Roughly 350,000 community college students received a personal email from UC President Janet Napolitano last week, encouraging them to begin thinking about the next stage of their education.
Her message: Just by starting at community college, students have taken the first step toward a world-class UC education.
The appeal was directed to all first-year community college students who indicated on their entrance applications that they want to pursue a four-year degree. More than 12,000 students who are military service veterans received a similar message informing them of a growing array of veterans services at UC.
UC leaders hope that by reaching students early in their studies with guidance and resources, they will be better equipped to focus their coursework for transfer. The outreach effort includes information about UC’s strong financial aid program, which can make a UC education highly affordable.
UC looks to enroll more transfer students
The personal outreach is part of an initiative to better serve transfer students that Napolitano launched shortly after assuming leadership of the UC system in 2013.
Already, about 30 percent of UC students start their education at community college, a proportion that by far exceeds that of most research universities.
The university is looking to enroll more transfer students as part of a goal to expand enrollment of California residents. UC has committed to enrolling 10,000 additional California residents over the next three years, about a third of which will be transfer students.
“Community college is a great way to prepare for a UC degree,” Napolitano told students in her letter.
Students can take many of the foundational courses they need for their UC degree at their community college, Napolitano informed students.
A clearer path to UC
The letter also refers students to new resources that can help them better plan their coursework to prepare them for transfer to a UC campus.
Among these are new Transfer Pathways, course roadmaps that list the classes community college students need to take to be competitive applicants for transfer in popular majors to any UC campus.
The goal is to help students zero in more quickly on which classes they need to meet UC admission requirements so they spend less time taking courses that do not count toward transfer.
UC released Transfer Pathways for 10 majors in 2015; 11 more will be added this spring. Altogether, these will account for the majors pursued by two-thirds of all transfer students to UC.

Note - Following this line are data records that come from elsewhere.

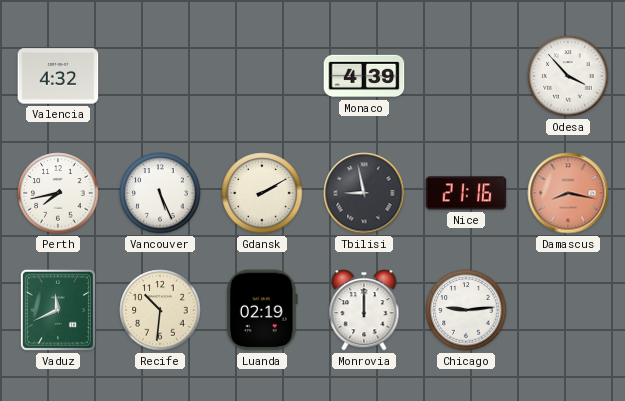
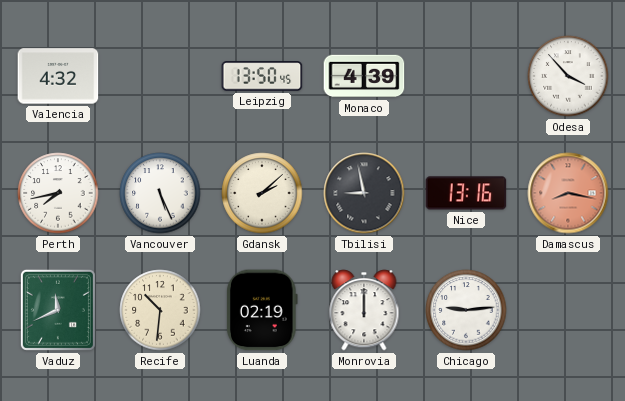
Leipzig: none -> 13:50
Gdansk: 2:10 -> 2:08
Nice: 21:16 -> 13:16
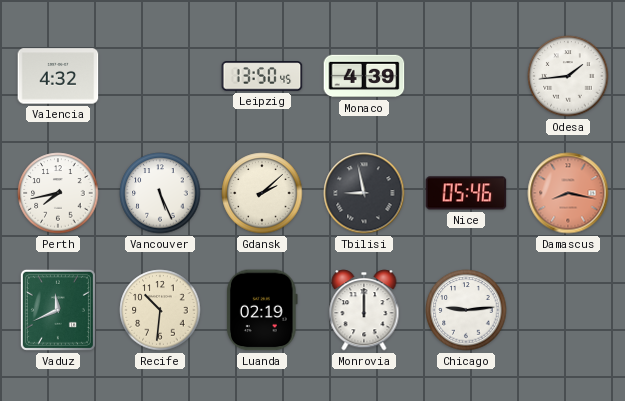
Odesa: 3:53 -> 1:44
Nice: 13:16 -> 05:46
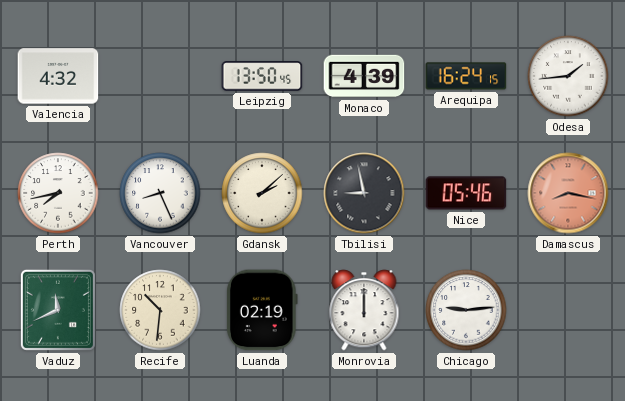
Arequipa: none -> 16:24
Vancouver: 5:26 -> 8:26
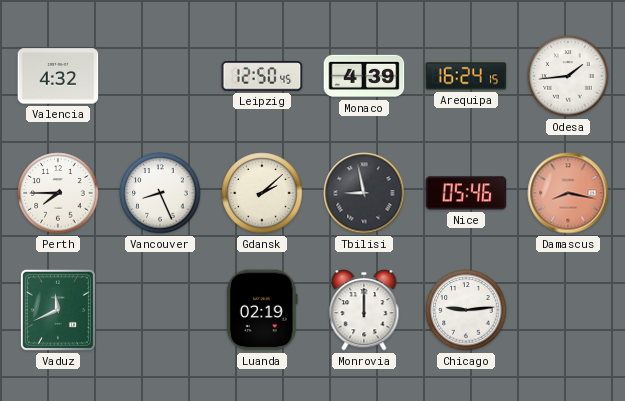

A strong pipeline to UC from community college is central to UC’s mission to keep a world-class university education accessible to people across a wide range of backgrounds and life circumstances, Napolitano said.
Most transfer students come from neighborhoods and backgrounds that have traditionally been underrepresented in higher education, especially among those institutions in the top ranks. More than half of transfer students come from low-income communities or are among the first in their family to go to college.
These students not only do well at UC – graduating at a rate that slightly exceeds those who enter as freshman – they go on to do well in the workforce. They also often give back to their communities, serving as mentors and having an impact that goes far beyond their own achievements.